Take an old cattle ranch facing Mount Kenya on 50,000 acres of Kenyan savannah. Build eight separate wood and thatch villas to Conde’ Nast luxury travel standards with a hot tub on every veranda overlooking a watering hole with spectacular view. My highlight were the elephants that appeared at dusk and dawn, martial and snake eagles, silver-backed Jackals.
Add fine cuisine, an extravagant and huge art collection, enlightened community conservation programmes and run it all on solar power and sustainable water management. What do you get? The answer still would not add up to the unique experience that is Segera Retreat. The scope and breadth of it all defies simple addition.
Jochen Zeitz, the man behind Segera, has built the establishment around his foundation’s philosophy whose mantra is sustainability through the 4 Cs — “conservation, community, culture, and commerce.” Small wonder that he was invited to give a plenary address representing the global business community at last year’s IUCN World Park Congress, a landmark global forum on protected areas in Sydney in November.
Segera oozes high-end luxury, that will set a privileged pocket back by about $1,000 (Sh97,000) per person per night for the experience. It has been voted as one of the world’s top new hotels in Conde Nast Traveller magazine and is part of 35 similar destinations around the world trading under the banner Global Ecosphere Retreats.
It’s reminiscent of Out of Africa, the 1985 Sydney Pollack film that launched a generation of safari-suited visitors to the continent and a wave of films, books and shops to feed that curiosity. It’s not just the yellow Gypsy Moth bi-plane in the hangar, the same one used in the film and flown occasionally by Zeitz, or the convertible Rolls Royce Silver Shadow on display in the garage. Being there reminds you of Africa’s unending magnetism for those in search of space, spiritual refreshment, wildlife and astonishment. And in remarkable comfort.
It’s odd to be writing about a relatively new addition to Kenya’s high-end lodges when the country’s tourism is in the doldrums. But manager Jens Kozany is unfazed, phlegmatic and optimistic. “We are actually doing quite well. Tourism will increase again, that’s sure, and it’s not all about making money, it’s to share.”

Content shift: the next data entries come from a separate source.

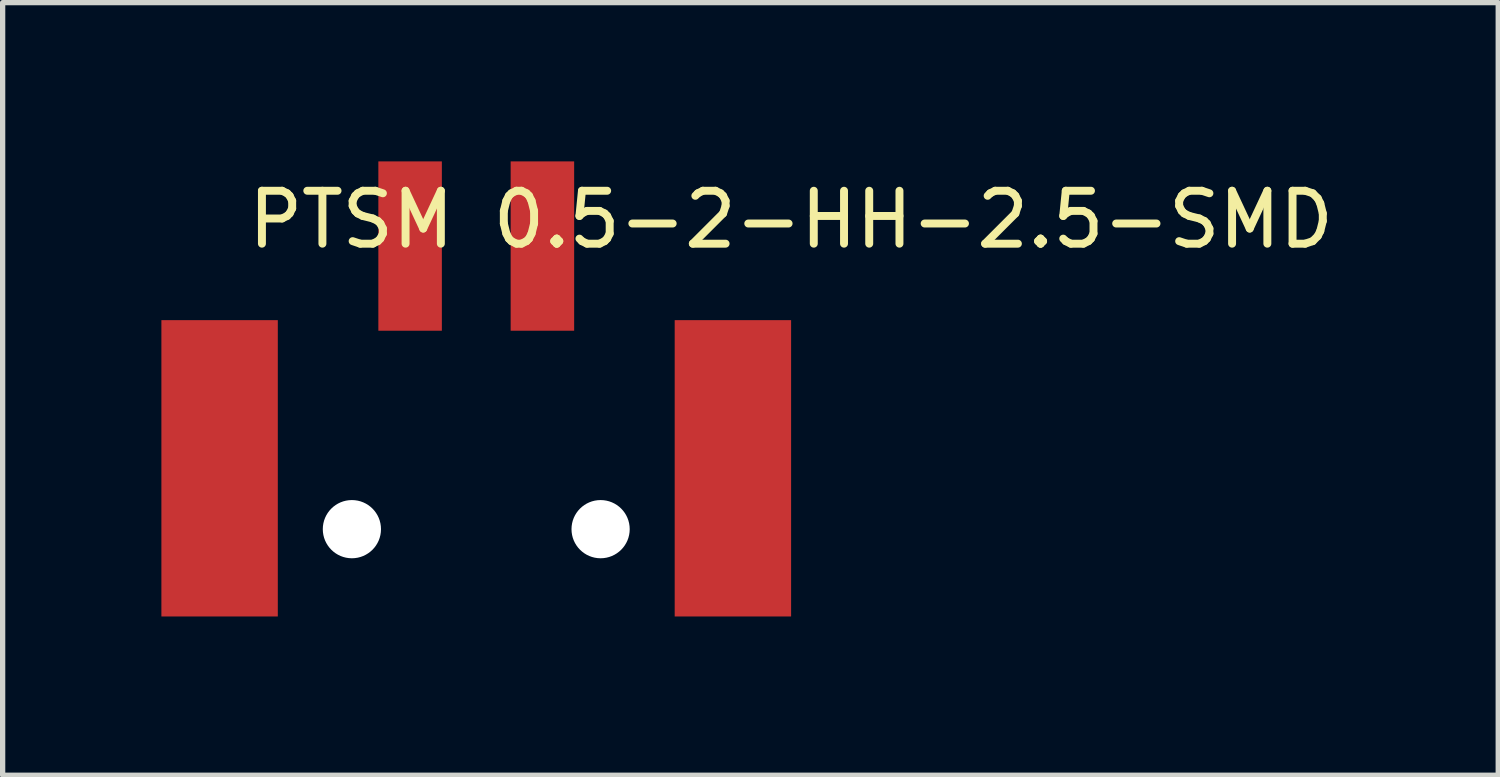
<source format=kicad_pcb>
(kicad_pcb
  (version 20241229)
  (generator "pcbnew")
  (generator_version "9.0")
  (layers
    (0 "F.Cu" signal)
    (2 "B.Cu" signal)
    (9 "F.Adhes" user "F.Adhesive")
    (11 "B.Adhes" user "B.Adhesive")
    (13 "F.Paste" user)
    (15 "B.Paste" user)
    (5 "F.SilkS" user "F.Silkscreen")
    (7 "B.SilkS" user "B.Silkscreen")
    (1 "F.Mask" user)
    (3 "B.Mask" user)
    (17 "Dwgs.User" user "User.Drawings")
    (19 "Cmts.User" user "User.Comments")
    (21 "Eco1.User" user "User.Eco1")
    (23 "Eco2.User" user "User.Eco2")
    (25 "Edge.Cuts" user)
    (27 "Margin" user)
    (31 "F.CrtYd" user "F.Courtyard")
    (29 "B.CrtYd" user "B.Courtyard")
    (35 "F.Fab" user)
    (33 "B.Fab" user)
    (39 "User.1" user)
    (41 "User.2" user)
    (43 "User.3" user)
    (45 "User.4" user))
  (footprint "PTSM 0.5-2-HH-2.5-SMD"
    (layer "F.Cu")
    (at 6.2 4.7)
    (property "Reference" "PTSM 0.5-2-HH-2.5-SMD" (at 5.7 -3.6 0) (unlocked yes) (layer "F.SilkS") (effects (font (size 1 1) (thickness 0.15))))
    (pad "" np_thru_hole circle (at -2.6 2.25) (size 1.1 1.1) (drill 1.1) (layers "*.Cu" "*.Mask"))
    (pad "" np_thru_hole circle (at 2.1 2.25) (size 1.1 1.1) (drill 1.1) (layers "*.Cu" "*.Mask"))
    (pad "1" smd rect (at 1 -3.1) (size 1.2 3.2) (layers "F.Cu" "F.Mask" "F.Paste"))
    (pad "2" smd rect (at -1.5 -3.1) (size 1.2 3.2) (layers "F.Cu" "F.Mask" "F.Paste"))
    (pad "MNT" smd rect (at -5.1 1.1) (size 2.2 5.6) (layers "F.Cu" "F.Mask" "F.Paste"))
    (pad "MNT" smd rect (at 4.6 1.1) (size 2.2 5.6) (layers "F.Cu" "F.Mask" "F.Paste")))
  (gr_rect
    (start -3 -3)
    (end 25.263 11.6)
    (stroke (width 0.1) (type default))
    (fill no)
    (layer "Edge.Cuts")))
</source>
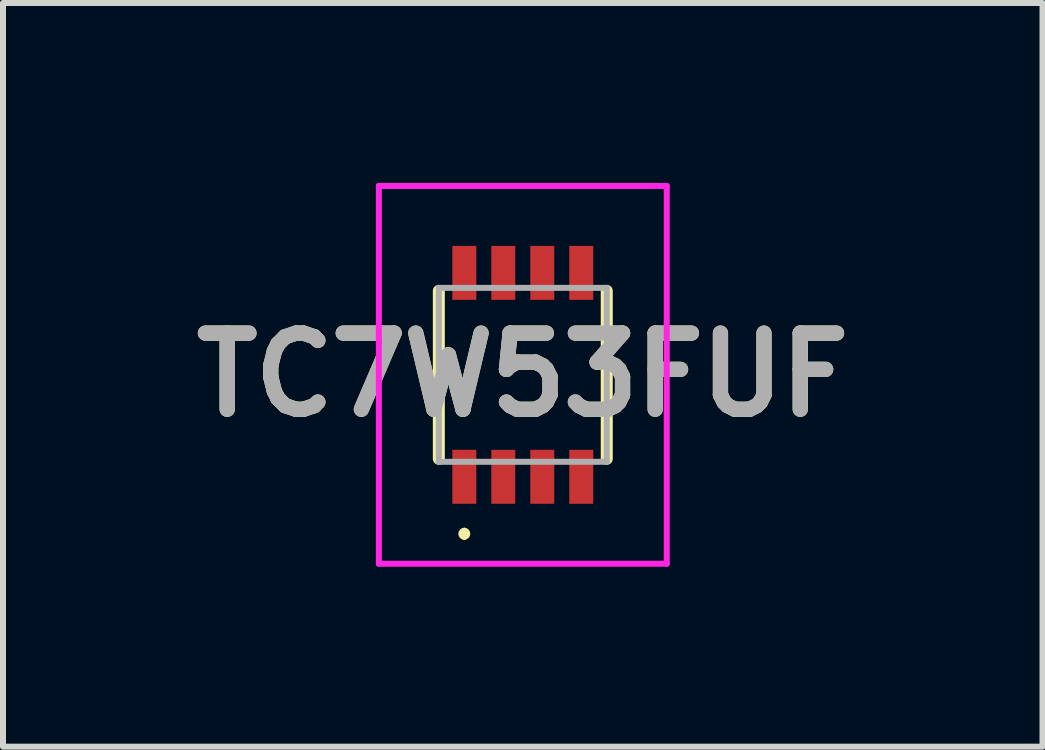
<source format=kicad_pcb>
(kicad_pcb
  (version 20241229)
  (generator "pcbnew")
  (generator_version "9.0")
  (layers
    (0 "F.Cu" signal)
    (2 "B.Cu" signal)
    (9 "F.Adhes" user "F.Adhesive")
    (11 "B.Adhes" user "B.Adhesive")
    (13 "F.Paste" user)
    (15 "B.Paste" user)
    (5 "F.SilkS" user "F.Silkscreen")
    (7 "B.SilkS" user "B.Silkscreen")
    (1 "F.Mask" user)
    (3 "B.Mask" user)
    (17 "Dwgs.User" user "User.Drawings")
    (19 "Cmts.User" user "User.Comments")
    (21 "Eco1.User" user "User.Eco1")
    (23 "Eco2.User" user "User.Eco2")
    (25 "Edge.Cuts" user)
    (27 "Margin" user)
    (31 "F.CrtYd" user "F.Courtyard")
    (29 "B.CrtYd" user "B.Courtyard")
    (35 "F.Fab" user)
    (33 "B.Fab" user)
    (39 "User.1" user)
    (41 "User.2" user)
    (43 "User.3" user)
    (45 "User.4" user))
  (footprint "TC7W53FUF"
    (layer "F.Cu")
    (at 5.667 3.2)
    (property "Reference" "TC7W53FUF" (at 0 0 0) (layer "F.SilkS") (effects (font (size 1.27 1.27) (thickness 0.254))))
    (attr smd)
    (fp_line (start -1.4 -1.4) (end -1.4 1.4) (stroke (width 0.2) (type solid)) (layer "F.SilkS"))
    (fp_line (start -0.975 2.6) (end -0.975 2.6) (stroke (width 0.1) (type solid)) (layer "F.SilkS"))
    (fp_line (start -0.975 2.7) (end -0.975 2.7) (stroke (width 0.1) (type solid)) (layer "F.SilkS"))
    (fp_line (start 1.4 -1.4) (end 1.4 1.4) (stroke (width 0.2) (type solid)) (layer "F.SilkS"))
    (fp_arc (start -0.975 2.6) (mid -0.925 2.65) (end -0.975 2.7) (stroke (width 0.1) (type solid)) (layer "F.SilkS"))
    (fp_arc (start -0.975 2.7) (mid -1.025 2.65) (end -0.975 2.6) (stroke (width 0.1) (type solid)) (layer "F.SilkS"))
    (fp_line (start -2.4 -3.15) (end 2.4 -3.15) (stroke (width 0.1) (type solid)) (layer "F.CrtYd"))
    (fp_line (start -2.4 3.15) (end -2.4 -3.15) (stroke (width 0.1) (type solid)) (layer "F.CrtYd"))
    (fp_line (start 2.4 -3.15) (end 2.4 3.15) (stroke (width 0.1) (type solid)) (layer "F.CrtYd"))
    (fp_line (start 2.4 3.15) (end -2.4 3.15) (stroke (width 0.1) (type solid)) (layer "F.CrtYd"))
    (fp_line (start -1.4 -1.45) (end 1.4 -1.45) (stroke (width 0.1) (type solid)) (layer "F.Fab"))
    (fp_line (start -1.4 1.45) (end -1.4 -1.45) (stroke (width 0.1) (type solid)) (layer "F.Fab"))
    (fp_line (start 1.4 -1.45) (end 1.4 1.45) (stroke (width 0.1) (type solid)) (layer "F.Fab"))
    (fp_line (start 1.4 1.45) (end -1.4 1.45) (stroke (width 0.1) (type solid)) (layer "F.Fab"))
    (fp_text user "${REFERENCE}" (at 0 0 0) (layer "F.Fab") (effects (font (size 1.27 1.27) (thickness 0.254))))
    (pad "1" smd rect (at -0.975 1.7) (size 0.4 0.9) (layers "F.Cu" "F.Mask" "F.Paste"))
    (pad "2" smd rect (at -0.325 1.7) (size 0.4 0.9) (layers "F.Cu" "F.Mask" "F.Paste"))
    (pad "3" smd rect (at 0.325 1.7) (size 0.4 0.9) (layers "F.Cu" "F.Mask" "F.Paste"))
    (pad "4" smd rect (at 0.975 1.7) (size 0.4 0.9) (layers "F.Cu" "F.Mask" "F.Paste"))
    (pad "5" smd rect (at 0.975 -1.7) (size 0.4 0.9) (layers "F.Cu" "F.Mask" "F.Paste"))
    (pad "6" smd rect (at 0.325 -1.7) (size 0.4 0.9) (layers "F.Cu" "F.Mask" "F.Paste"))
    (pad "7" smd rect (at -0.325 -1.7) (size 0.4 0.9) (layers "F.Cu" "F.Mask" "F.Paste"))
    (pad "8" smd rect (at -0.975 -1.7) (size 0.4 0.9) (layers "F.Cu" "F.Mask" "F.Paste")))
  (gr_rect
    (start -3 -3)
    (end 14.333 9.4)
    (stroke (width 0.1) (type default))
    (fill no)
    (layer "Edge.Cuts")))
</source>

“The first thing we did when the property was acquired eight years ago, was to tear down all the wire fences so that animals could move freely, especially as this is a migration corridor,” says Kozany, all except for the fence to the South, “ to keep the animals away from the communities and keep them safe.”
That said, Segera has not had a single case of poaching in two years and relies on its own community guards and people to sound the alarm if intruders come into the area.
Inside the retreat itself sustainability is a watchword. Employing 200 local people, the place runs on solar power completely with backup generators for emergencies. “We don’t just shine in the front and burn at the back,” says the manager. “We are serious.”
Grey water is recycled for the ornamental and vegetable gardens. An extraordinary tower shaped like a Samburu women’s neck decoration, which keeps 20,000 bottles of African wine cool through a collected rainwater system and solar-powered air conditioning. No two villas are alike but all are furnished to the highest standards and taste. Guests are encouraged to enjoy the place as the word retreat suggests: “a religious or spiritual term for time taken to reflect or meditate.” As such, the villas can only accomodate 30 guests at one go. There are no organised daily game drives, no bells sounding dinner. Guests can dine together if they want, but privacy and serenity are respected above all.
Segera also embraces community involvement. It has engaged local people in grazing committees so they can feed their livestock in an organized way at rates agreed by landowners across the plateau.
Also, it identified three schools built with help from the Zeitz Foundation. They are all innovatively designed with inverted roofs and water catchment tanks to collect rainwater, feed school and irrigate community gardens. More so, the foundation has established a library, environmental education centre and sports stadium supported by Segera and neighbouring ranches.
The community has, with Segera’s help, created income for itself by growing and cultivating food with rainwater harvested for the purpose.
“We thought we could teach people how to grow vegetables. What happened was that we created a sustainable business for the community – they sell a lot and women have turned into remarkable entrepreneurs,” says Kozany.
Segera offers wonderful space in which to sink into an armchair and look at nightfall over Mount Kenya with elephant, giraffe and zebra in the foreground.
From somewhere, my memory perhaps, I think I could hear Mozart’s Clarinet Concerto in A playing scratchily on a wind-up phonograph.